Фрагмент страницы:
======
Я написал что-то вроде пьесы из четырех сцен. Начиналось все с завышенной оценки первых ипотечных трастов, что позволяло им размещать дополнительные выпуски акций по завышенным ценам. А затем появлялись имитаторы, разрушавшие имевшуюся возможность. Все заканчивалось широкомасштабными банкротствами.
У моего отчета была интересная судьба. Он появился в то время, когда хеджевые фонды понесли серьезные потери в связи с коллапсом конгломератов. Получая долю от прибыли, а в случае убытков не получая ничего, они склонялись к любому варианту, дававшему им надежду на быструю компенсацию понесенных убытков. Инстинктивно руководители фондов понимали, насколько рефлексивным может быть такой процесс (они только что участвовали в сходном), но были готовы сыграть еще раз. Мой отчет получил огромный отклик — я понял это, когда мне позвонил один банкир из Кливленда и попросил копию. Как оказалось, отчет копировался столько раз, что копия, попавшая в его распоряжение, была практически нечитаемой. К тому времени на плаву осталось лишь несколько ипотечных трастов, однако их ценные бумаги были настолько популярны, что цена их акций выросла в два раза примерно за месяц. Спрос создавал предложение, и на рынке появились новые выпуски ценных бумаг. Когда стало понятно, что предложение со стороны новых ипотечных трастов может быть практически неограниченным, цены упали почти так же быстро, как и выросли чуть раньше. По всей видимости, читатели моего отчета не приняли во внимание легкости входа на рынок новых игроков, и эта их ошибка быстро принесла свои результаты. Тем не менее энтузиазм, свойственный им поначалу, помог начаться саморазвивающемуся процессу в точности с моими заключениями. Последующие события также следовали написанному мной сценарию. Ипотечные трасты наслаждались подъемом, пусть и не столь сильным (как могло бы быть вследствие публикации моего отчета), но оказавшимся более продолжительным.
======
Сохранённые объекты

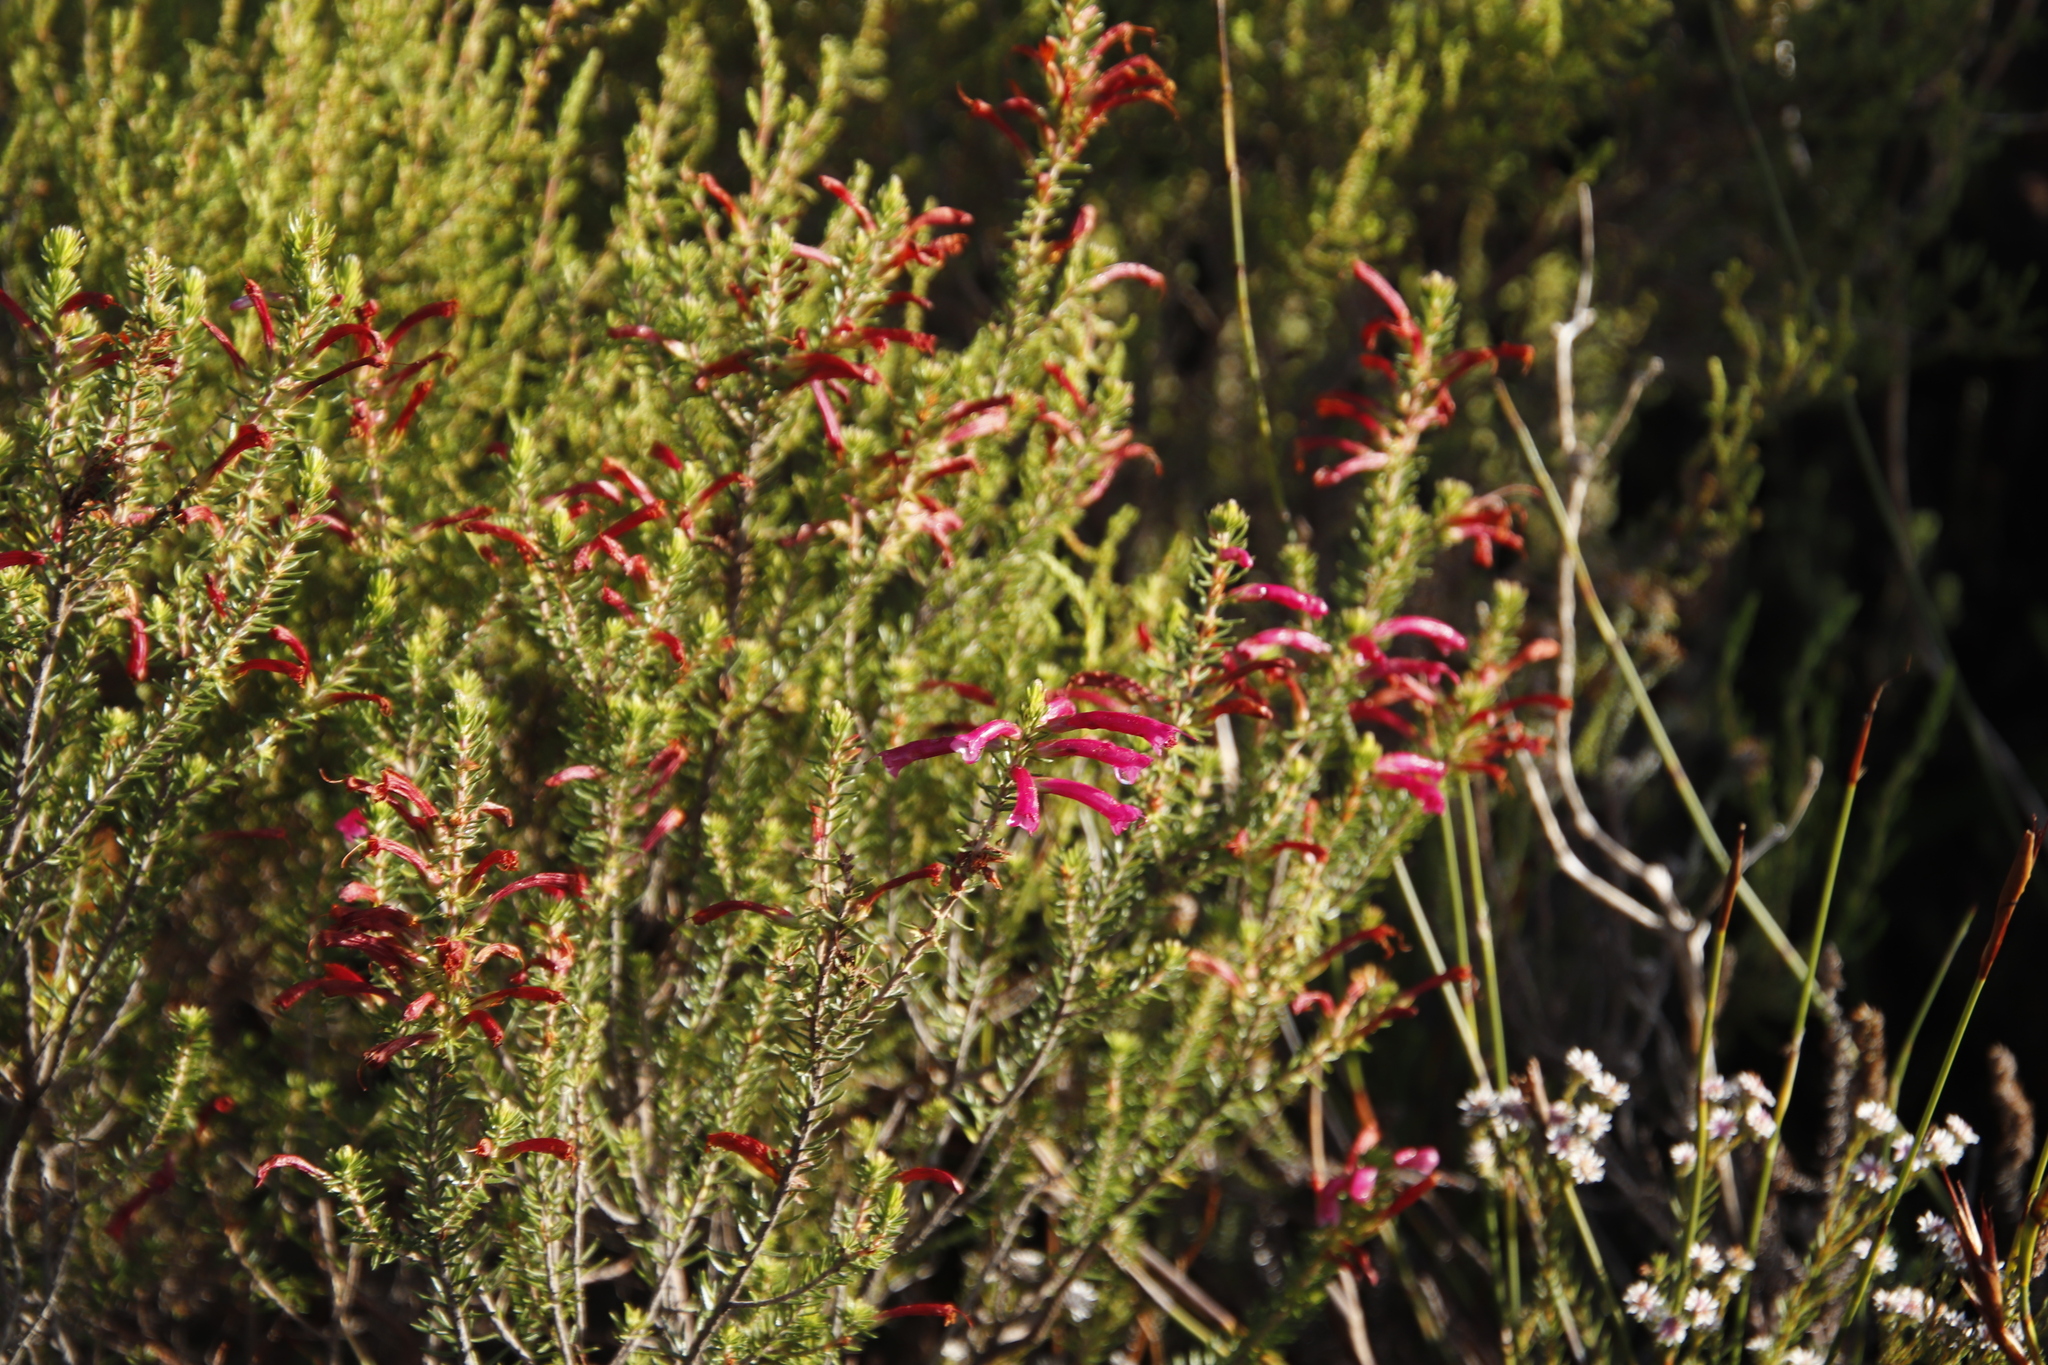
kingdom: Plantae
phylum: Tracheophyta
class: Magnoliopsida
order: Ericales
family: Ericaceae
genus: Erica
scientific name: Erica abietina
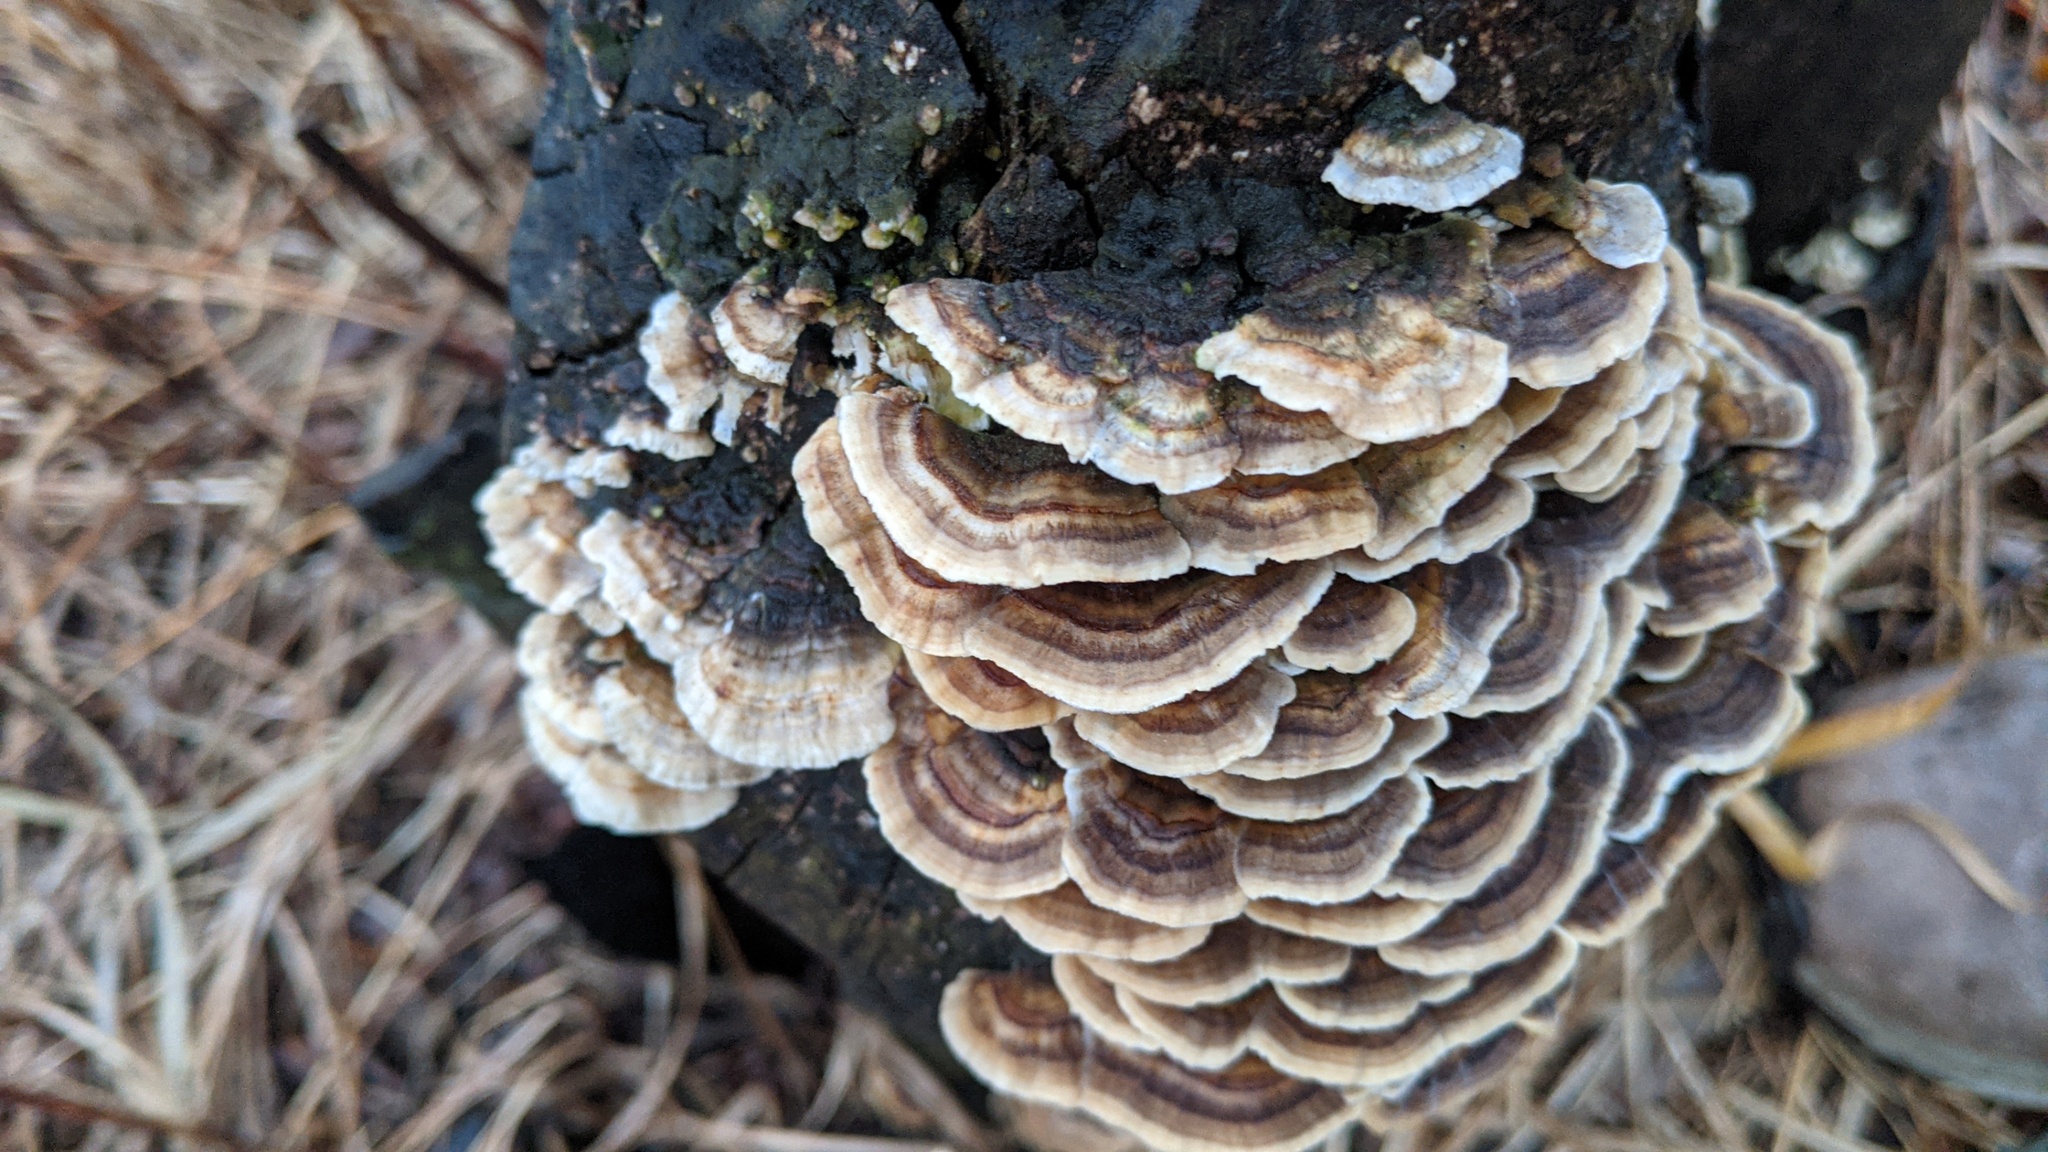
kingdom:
======
Рабочее задание: Повторите дословно часть фрагмента об ипотечных трастах, начиная со слов «Я написал что-то» и продолжая вплоть до слов «заканчивалось широкомасштабными банкротствами.» включительно. Приведённые объекты представляют собой самостоятельный материал.

Ответ на задание:
Я написал что-то вроде пьесы из четырех сцен. Начиналось все с завышенной оценки первых ипотечных трастов, что позволяло им размещать дополнительные выпуски акций по завышенным ценам. А затем появлялись имитаторы, разрушавшие имевшуюся возможность. Все заканчивалось широкомасштабными банкротствами.